Consigne 1:
Modifiez le passage de l'intervention allant de « Madame la rapporteure, je » à « parfois un boucher. » en y remplaçant « boulanger » par « fleuriste ».

Extrait choisi:
Intervention de Laure de La Raudière

Réunion du jeudi 1er octobre 2020 à 15h00
Commission des affaires économiques

Photo issue du site de l'Assemblée nationale ou de WikipediaLaure de La Raudière :

Madame la rapporteure, je vous remercie, au nom du groupe Agir ensemble, de nous donner l'occasion de débattre du développement du e -commerce et de la défense du commerce de proximité. C'est un sujet dont on débat trop rarement alors qu'il est très important, puisqu'il concerne la société de consommation dans laquelle nous vivons, une société caractérisée par la volonté de pouvoir acheter tout et n'importe quoi à tout moment, d'avoir accès à un vaste catalogue de services et de pouvoir se dépanner facilement en se procurant, par exemple, des outils ou des éléments de bricolage assez complexes sans avoir à parcourir des kilomètres, surtout lorsqu'on vit à la campagne. C'est aussi l'avenir de nos centres-bourgs qui est en jeu, lorsque nos commerces de proximité disparaissent et qu'il ne reste plus qu'un boulanger, parfois un boucher.

Relevés:
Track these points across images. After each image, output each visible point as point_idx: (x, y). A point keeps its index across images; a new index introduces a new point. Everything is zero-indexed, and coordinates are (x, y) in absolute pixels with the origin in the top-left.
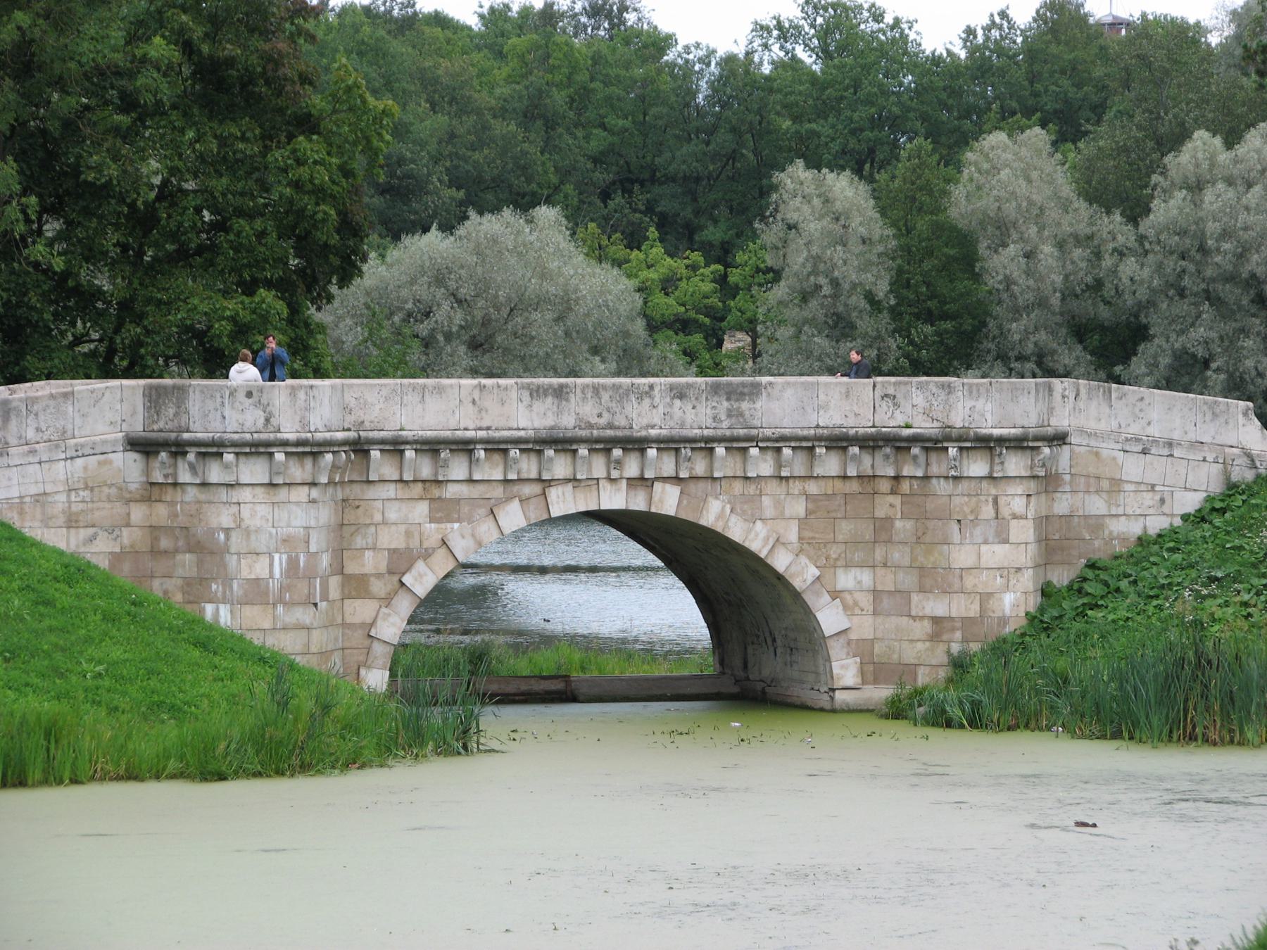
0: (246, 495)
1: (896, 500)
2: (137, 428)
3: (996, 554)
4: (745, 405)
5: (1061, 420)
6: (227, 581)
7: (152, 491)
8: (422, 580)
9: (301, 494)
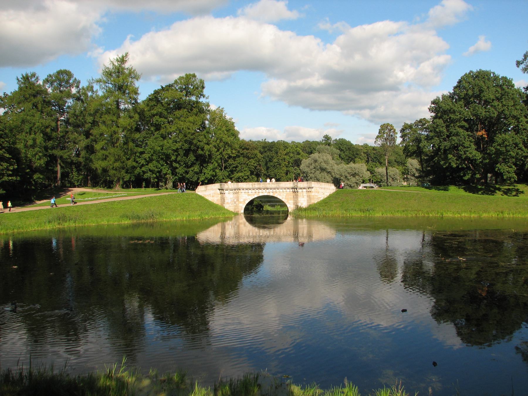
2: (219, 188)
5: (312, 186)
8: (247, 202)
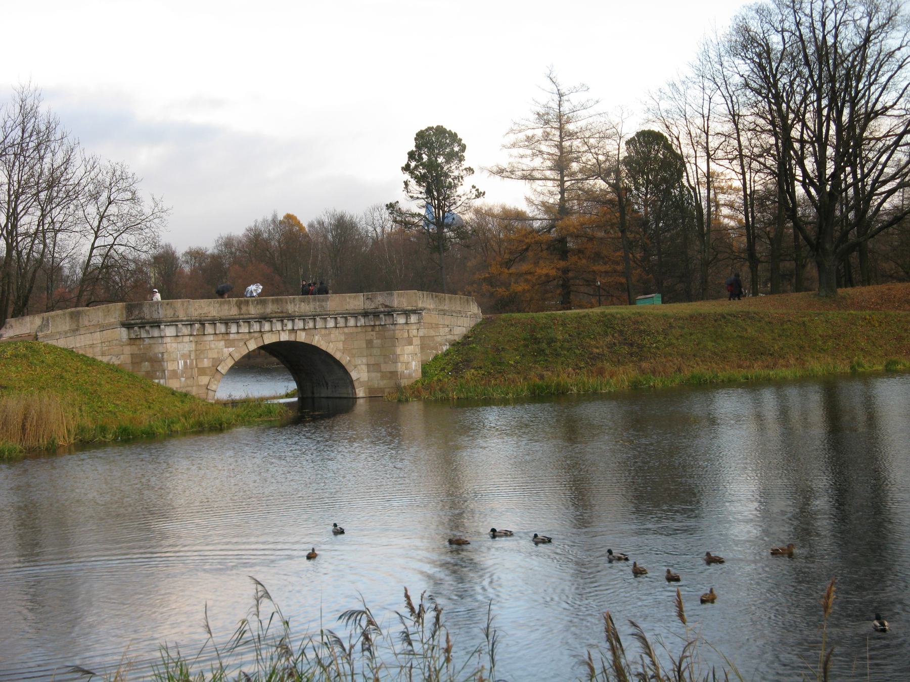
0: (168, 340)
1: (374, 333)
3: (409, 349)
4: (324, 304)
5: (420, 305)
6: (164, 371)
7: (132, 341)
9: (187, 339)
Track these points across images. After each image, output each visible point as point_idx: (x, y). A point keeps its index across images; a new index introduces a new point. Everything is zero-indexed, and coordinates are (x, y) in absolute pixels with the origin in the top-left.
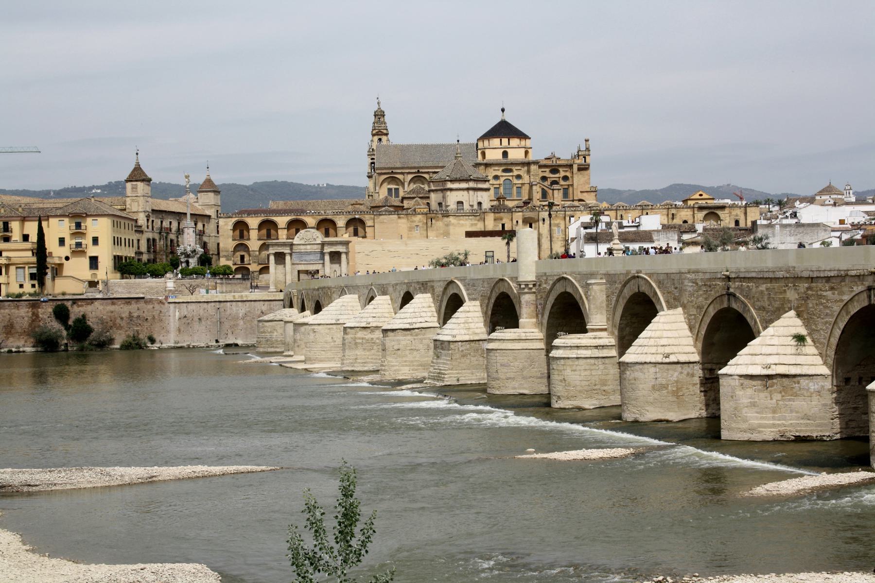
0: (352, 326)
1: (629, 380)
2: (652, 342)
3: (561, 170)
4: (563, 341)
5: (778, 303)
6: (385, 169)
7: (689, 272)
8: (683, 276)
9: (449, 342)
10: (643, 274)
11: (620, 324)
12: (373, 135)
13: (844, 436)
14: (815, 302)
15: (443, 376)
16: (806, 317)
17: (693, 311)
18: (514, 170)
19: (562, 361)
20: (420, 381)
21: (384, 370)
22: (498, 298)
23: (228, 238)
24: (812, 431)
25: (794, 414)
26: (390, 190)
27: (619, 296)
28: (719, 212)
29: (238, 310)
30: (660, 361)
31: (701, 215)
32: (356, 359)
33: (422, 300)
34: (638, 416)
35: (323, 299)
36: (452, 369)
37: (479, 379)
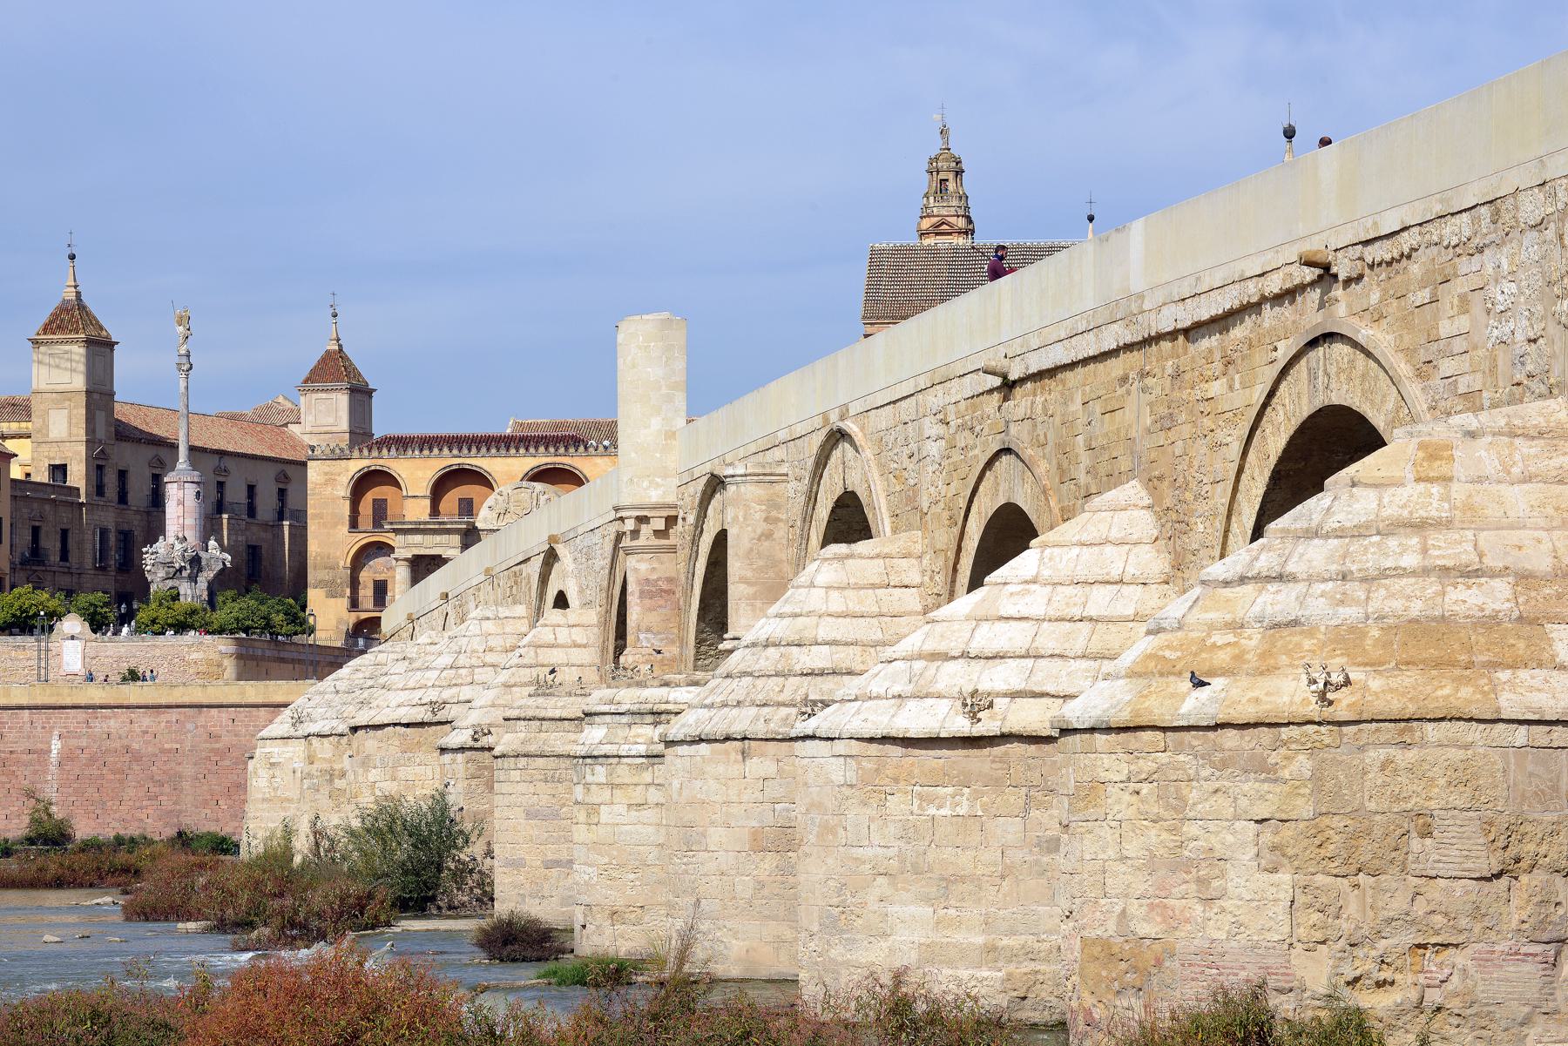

Consigne 2:
Retranscrivez telles quelles toutes les lignes des relevés de points, sans reproduire les images.

Solution 1:
Madame la rapporteure, je vous remercie, au nom du groupe Agir ensemble, de nous donner l'occasion de débattre du développement du e -commerce et de la défense du commerce de proximité. C'est un sujet dont on débat trop rarement alors qu'il est très important, puisqu'il concerne la société de consommation dans laquelle nous vivons, une société caractérisée par la volonté de pouvoir acheter tout et n'importe quoi à tout moment, d'avoir accès à un vaste catalogue de services et de pouvoir se dépanner facilement en se procurant, par exemple, des outils ou des éléments de bricolage assez complexes sans avoir à parcourir des kilomètres, surtout lorsqu'on vit à la campagne. C'est aussi l'avenir de nos centres-bourgs qui est en jeu, lorsque nos commerces de proximité disparaissent et qu'il ne reste plus qu'un fleuriste, parfois un boucher.

Solution 2:
Track these points across images. After each image, output each visible point as point_idx: (x, y). A point keeps its index across images; a new index introduces a new point. Everything is zero-indexed, and coordinates are (x, y) in absolute pixels with the origin in the top-left.
0: (246, 495)
1: (896, 500)
2: (137, 428)
3: (996, 554)
4: (745, 405)
5: (1061, 420)
6: (227, 581)
7: (152, 491)
8: (422, 580)
9: (301, 494)
2: (219, 188)
5: (312, 186)
8: (247, 202)
0: (168, 340)
1: (374, 333)
3: (409, 349)
4: (324, 304)
5: (420, 305)
6: (164, 371)
7: (132, 341)
9: (187, 339)
Track these points across images. After each image, output each visible point as point_idx: (x, y). A point keeps its index across images; a new index introduces a new point. Everything is zero-indexed, and coordinates are (x, y) in absolute pixels with the origin in the top-left.
0: (352, 326)
1: (629, 380)
2: (652, 342)
3: (561, 170)
4: (563, 341)
5: (778, 303)
6: (385, 169)
7: (689, 272)
8: (683, 276)
9: (449, 342)
10: (643, 274)
11: (620, 324)
12: (373, 135)
13: (844, 436)
14: (815, 302)
15: (443, 376)
16: (806, 317)
17: (693, 311)
18: (514, 170)
19: (562, 361)
20: (420, 381)
21: (384, 370)
22: (498, 298)
23: (228, 238)
24: (812, 431)
25: (794, 414)
26: (390, 190)
27: (619, 296)
28: (719, 212)
29: (238, 310)
30: (660, 361)
31: (701, 215)
32: (356, 359)
33: (422, 300)
34: (638, 416)
35: (323, 299)
36: (452, 369)
37: (479, 379)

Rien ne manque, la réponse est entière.